WHAT IS BEING ASKED: Write out every entry exactly as it appears.
>> START SOURCE RECORDS
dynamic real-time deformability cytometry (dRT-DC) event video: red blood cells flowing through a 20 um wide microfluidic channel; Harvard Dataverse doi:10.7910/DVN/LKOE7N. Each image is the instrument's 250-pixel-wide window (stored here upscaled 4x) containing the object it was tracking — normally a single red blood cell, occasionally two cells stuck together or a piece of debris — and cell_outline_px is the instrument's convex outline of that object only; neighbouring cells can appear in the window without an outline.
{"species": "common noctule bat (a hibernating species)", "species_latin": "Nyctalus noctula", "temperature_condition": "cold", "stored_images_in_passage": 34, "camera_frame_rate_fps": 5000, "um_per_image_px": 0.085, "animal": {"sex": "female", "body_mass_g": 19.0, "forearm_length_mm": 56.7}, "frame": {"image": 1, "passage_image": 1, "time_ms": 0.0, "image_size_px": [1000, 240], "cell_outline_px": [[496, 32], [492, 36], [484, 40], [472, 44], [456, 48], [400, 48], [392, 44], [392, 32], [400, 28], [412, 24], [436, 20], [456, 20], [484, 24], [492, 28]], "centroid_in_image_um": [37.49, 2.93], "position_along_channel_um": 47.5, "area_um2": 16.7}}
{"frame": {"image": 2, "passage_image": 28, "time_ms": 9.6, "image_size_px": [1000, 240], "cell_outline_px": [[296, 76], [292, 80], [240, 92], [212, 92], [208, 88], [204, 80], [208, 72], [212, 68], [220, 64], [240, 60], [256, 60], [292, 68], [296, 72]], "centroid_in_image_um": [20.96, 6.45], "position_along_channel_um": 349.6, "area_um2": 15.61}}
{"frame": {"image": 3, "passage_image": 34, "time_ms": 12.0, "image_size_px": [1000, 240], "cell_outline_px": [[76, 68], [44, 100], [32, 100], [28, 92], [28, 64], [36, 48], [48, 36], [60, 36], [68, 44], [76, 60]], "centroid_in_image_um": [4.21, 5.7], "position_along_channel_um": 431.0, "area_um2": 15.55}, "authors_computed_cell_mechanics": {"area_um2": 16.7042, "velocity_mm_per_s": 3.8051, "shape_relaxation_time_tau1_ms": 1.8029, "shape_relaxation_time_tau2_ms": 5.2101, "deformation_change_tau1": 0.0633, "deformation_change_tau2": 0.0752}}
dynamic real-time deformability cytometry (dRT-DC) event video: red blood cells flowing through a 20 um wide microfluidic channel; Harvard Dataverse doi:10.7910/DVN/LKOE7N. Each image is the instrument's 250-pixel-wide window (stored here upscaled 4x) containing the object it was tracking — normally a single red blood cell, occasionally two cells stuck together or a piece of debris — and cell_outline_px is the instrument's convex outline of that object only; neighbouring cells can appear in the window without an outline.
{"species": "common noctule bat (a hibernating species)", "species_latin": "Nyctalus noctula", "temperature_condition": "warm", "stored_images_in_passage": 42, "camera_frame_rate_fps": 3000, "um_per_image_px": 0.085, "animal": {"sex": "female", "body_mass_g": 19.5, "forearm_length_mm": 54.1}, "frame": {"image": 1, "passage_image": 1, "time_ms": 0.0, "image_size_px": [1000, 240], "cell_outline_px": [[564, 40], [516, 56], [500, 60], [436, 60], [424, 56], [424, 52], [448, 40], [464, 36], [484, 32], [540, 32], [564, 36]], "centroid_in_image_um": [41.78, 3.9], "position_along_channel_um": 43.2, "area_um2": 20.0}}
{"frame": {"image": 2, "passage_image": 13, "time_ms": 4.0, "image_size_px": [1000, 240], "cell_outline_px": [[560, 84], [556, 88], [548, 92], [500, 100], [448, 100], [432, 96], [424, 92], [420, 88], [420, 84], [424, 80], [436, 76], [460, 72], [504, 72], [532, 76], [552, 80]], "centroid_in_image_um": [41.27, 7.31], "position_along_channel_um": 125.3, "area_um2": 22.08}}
>> END SOURCE RECORDS
CORRECT ANSWER:
dynamic real-time deformability cytometry (dRT-DC) event video: red blood cells flowing through a 20 um wide microfluidic channel; Harvard Dataverse doi:10.7910/DVN/LKOE7N. Each image is the instrument's 250-pixel-wide window (stored here upscaled 4x) containing the object it was tracking — normally a single red blood cell, occasionally two cells stuck together or a piece of debris — and cell_outline_px is the instrument's convex outline of that object only; neighbouring cells can appear in the window without an outline.
{"species": "common noctule bat (a hibernating species)", "species_latin": "Nyctalus noctula", "temperature_condition": "cold", "stored_images_in_passage": 34, "camera_frame_rate_fps": 5000, "um_per_image_px": 0.085, "animal": {"sex": "female", "body_mass_g": 19.0, "forearm_length_mm": 56.7}, "frame": {"image": 1, "passage_image": 1, "time_ms": 0.0, "image_size_px": [1000, 240], "cell_outline_px": [[496, 32], [492, 36], [484, 40], [472, 44], [456, 48], [400, 48], [392, 44], [392, 32], [400, 28], [412, 24], [436, 20], [456, 20], [484, 24], [492, 28]], "centroid_in_image_um": [37.49, 2.93], "position_along_channel_um": 47.5, "area_um2": 16.7}}
{"frame": {"image": 2, "passage_image": 28, "time_ms": 9.6, "image_size_px": [1000, 240], "cell_outline_px": [[296, 76], [292, 80], [240, 92], [212, 92], [208, 88], [204, 80], [208, 72], [212, 68], [220, 64], [240, 60], [256, 60], [292, 68], [296, 72]], "centroid_in_image_um": [20.96, 6.45], "position_along_channel_um": 349.6, "area_um2": 15.61}}
{"frame": {"image": 3, "passage_image": 34, "time_ms": 12.0, "image_size_px": [1000, 240], "cell_outline_px": [[76, 68], [44, 100], [32, 100], [28, 92], [28, 64], [36, 48], [48, 36], [60, 36], [68, 44], [76, 60]], "centroid_in_image_um": [4.21, 5.7], "position_along_channel_um": 431.0, "area_um2": 15.55}, "authors_computed_cell_mechanics": {"area_um2": 16.7042, "velocity_mm_per_s": 3.8051, "shape_relaxation_time_tau1_ms": 1.8029, "shape_relaxation_time_tau2_ms": 5.2101, "deformation_change_tau1": 0.0633, "deformation_change_tau2": 0.0752}}
dynamic real-time deformability cytometry (dRT-DC) event video: red blood cells flowing through a 20 um wide microfluidic channel; Harvard Dataverse doi:10.7910/DVN/LKOE7N. Each image is the instrument's 250-pixel-wide window (stored here upscaled 4x) containing the object it was tracking — normally a single red blood cell, occasionally two cells stuck together or a piece of debris — and cell_outline_px is the instrument's convex outline of that object only; neighbouring cells can appear in the window without an outline.
{"species": "common noctule bat (a hibernating species)", "species_latin": "Nyctalus noctula", "temperature_condition": "warm", "stored_images_in_passage": 42, "camera_frame_rate_fps": 3000, "um_per_image_px": 0.085, "animal": {"sex": "female", "body_mass_g": 19.5, "forearm_length_mm": 54.1}, "frame": {"image": 1, "passage_image": 1, "time_ms": 0.0, "image_size_px": [1000, 240], "cell_outline_px": [[564, 40], [516, 56], [500, 60], [436, 60], [424, 56], [424, 52], [448, 40], [464, 36], [484, 32], [540, 32], [564, 36]], "centroid_in_image_um": [41.78, 3.9], "position_along_channel_um": 43.2, "area_um2": 20.0}}
{"frame": {"image": 2, "passage_image": 13, "time_ms": 4.0, "image_size_px": [1000, 240], "cell_outline_px": [[560, 84], [556, 88], [548, 92], [500, 100], [448, 100], [432, 96], [424, 92], [420, 88], [420, 84], [424, 80], [436, 76], [460, 72], [504, 72], [532, 76], [552, 80]], "centroid_in_image_um": [41.27, 7.31], "position_along_channel_um": 125.3, "area_um2": 22.08}}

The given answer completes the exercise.